[Stored data]
+ + + +
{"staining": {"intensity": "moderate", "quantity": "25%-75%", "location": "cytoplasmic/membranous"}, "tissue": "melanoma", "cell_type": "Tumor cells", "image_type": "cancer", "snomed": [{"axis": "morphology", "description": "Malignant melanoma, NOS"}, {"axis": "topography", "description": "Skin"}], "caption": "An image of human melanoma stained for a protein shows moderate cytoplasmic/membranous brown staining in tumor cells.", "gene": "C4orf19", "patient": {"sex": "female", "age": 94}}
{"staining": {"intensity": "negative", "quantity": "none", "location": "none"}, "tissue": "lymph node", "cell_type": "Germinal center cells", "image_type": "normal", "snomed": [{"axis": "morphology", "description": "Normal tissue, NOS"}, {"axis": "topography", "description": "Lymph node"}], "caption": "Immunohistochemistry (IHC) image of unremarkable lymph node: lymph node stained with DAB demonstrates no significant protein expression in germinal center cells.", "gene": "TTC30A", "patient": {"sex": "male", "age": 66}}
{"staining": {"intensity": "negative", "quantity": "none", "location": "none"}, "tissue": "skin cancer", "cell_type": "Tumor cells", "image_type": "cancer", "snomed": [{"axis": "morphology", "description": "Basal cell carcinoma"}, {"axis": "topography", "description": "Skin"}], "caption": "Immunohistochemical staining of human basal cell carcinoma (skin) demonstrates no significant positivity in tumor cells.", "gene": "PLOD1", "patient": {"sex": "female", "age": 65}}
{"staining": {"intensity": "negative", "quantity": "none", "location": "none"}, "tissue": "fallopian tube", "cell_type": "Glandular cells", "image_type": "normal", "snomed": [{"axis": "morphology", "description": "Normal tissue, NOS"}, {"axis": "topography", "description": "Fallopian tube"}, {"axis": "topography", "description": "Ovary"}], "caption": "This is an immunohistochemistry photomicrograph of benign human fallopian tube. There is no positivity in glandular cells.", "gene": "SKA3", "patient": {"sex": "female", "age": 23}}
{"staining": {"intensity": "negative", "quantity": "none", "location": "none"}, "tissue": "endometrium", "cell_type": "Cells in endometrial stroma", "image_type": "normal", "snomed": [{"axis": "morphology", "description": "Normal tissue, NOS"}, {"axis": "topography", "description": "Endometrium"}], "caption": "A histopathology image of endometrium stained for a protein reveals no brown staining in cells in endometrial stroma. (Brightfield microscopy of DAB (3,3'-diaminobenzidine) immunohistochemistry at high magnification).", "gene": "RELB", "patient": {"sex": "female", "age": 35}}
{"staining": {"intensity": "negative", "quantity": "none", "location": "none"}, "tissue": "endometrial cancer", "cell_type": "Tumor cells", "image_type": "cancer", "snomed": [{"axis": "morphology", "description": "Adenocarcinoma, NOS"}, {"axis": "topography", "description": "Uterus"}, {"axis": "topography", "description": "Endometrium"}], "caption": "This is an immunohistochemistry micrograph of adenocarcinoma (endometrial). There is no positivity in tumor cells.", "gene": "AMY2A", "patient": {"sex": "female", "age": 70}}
+ + + +
▶ Exercise prompt
The data above must be repeated in its entirety, exactly as given.

▶ The completed task
{"staining": {"intensity": "moderate", "quantity": "25%-75%", "location": "cytoplasmic/membranous"}, "tissue": "melanoma", "cell_type": "Tumor cells", "image_type": "cancer", "snomed": [{"axis": "morphology", "description": "Malignant melanoma, NOS"}, {"axis": "topography", "description": "Skin"}], "caption": "An image of human melanoma stained for a protein shows moderate cytoplasmic/membranous brown staining in tumor cells.", "gene": "C4orf19", "patient": {"sex": "female", "age": 94}}
{"staining": {"intensity": "negative", "quantity": "none", "location": "none"}, "tissue": "lymph node", "cell_type": "Germinal center cells", "image_type": "normal", "snomed": [{"axis": "morphology", "description": "Normal tissue, NOS"}, {"axis": "topography", "description": "Lymph node"}], "caption": "Immunohistochemistry (IHC) image of unremarkable lymph node: lymph node stained with DAB demonstrates no significant protein expression in germinal center cells.", "gene": "TTC30A", "patient": {"sex": "male", "age": 66}}
{"staining": {"intensity": "negative", "quantity": "none", "location": "none"}, "tissue": "skin cancer", "cell_type": "Tumor cells", "image_type": "cancer", "snomed": [{"axis": "morphology", "description": "Basal cell carcinoma"}, {"axis": "topography", "description": "Skin"}], "caption": "Immunohistochemical staining of human basal cell carcinoma (skin) demonstrates no significant positivity in tumor cells.", "gene": "PLOD1", "patient": {"sex": "female", "age": 65}}
{"staining": {"intensity": "negative", "quantity": "none", "location": "none"}, "tissue": "fallopian tube", "cell_type": "Glandular cells", "image_type": "normal", "snomed": [{"axis": "morphology", "description": "Normal tissue, NOS"}, {"axis": "topography", "description": "Fallopian tube"}, {"axis": "topography", "description": "Ovary"}], "caption": "This is an immunohistochemistry photomicrograph of benign human fallopian tube. There is no positivity in glandular cells.", "gene": "SKA3", "patient": {"sex": "female", "age": 23}}
{"staining": {"intensity": "negative", "quantity": "none", "location": "none"}, "tissue": "endometrium", "cell_type": "Cells in endometrial stroma", "image_type": "normal", "snomed": [{"axis": "morphology", "description": "Normal tissue, NOS"}, {"axis": "topography", "description": "Endometrium"}], "caption": "A histopathology image of endometrium stained for a protein reveals no brown staining in cells in endometrial stroma. (Brightfield microscopy of DAB (3,3'-diaminobenzidine) immunohistochemistry at high magnification).", "gene": "RELB", "patient": {"sex": "female", "age": 35}}
{"staining": {"intensity": "negative", "quantity": "none", "location": "none"}, "tissue": "endometrial cancer", "cell_type": "Tumor cells", "image_type": "cancer", "snomed": [{"axis": "morphology", "description": "Adenocarcinoma, NOS"}, {"axis": "topography", "description": "Uterus"}, {"axis": "topography", "description": "Endometrium"}], "caption": "This is an immunohistochemistry micrograph of adenocarcinoma (endometrial). There is no positivity in tumor cells.", "gene": "AMY2A", "patient": {"sex": "female", "age": 70}}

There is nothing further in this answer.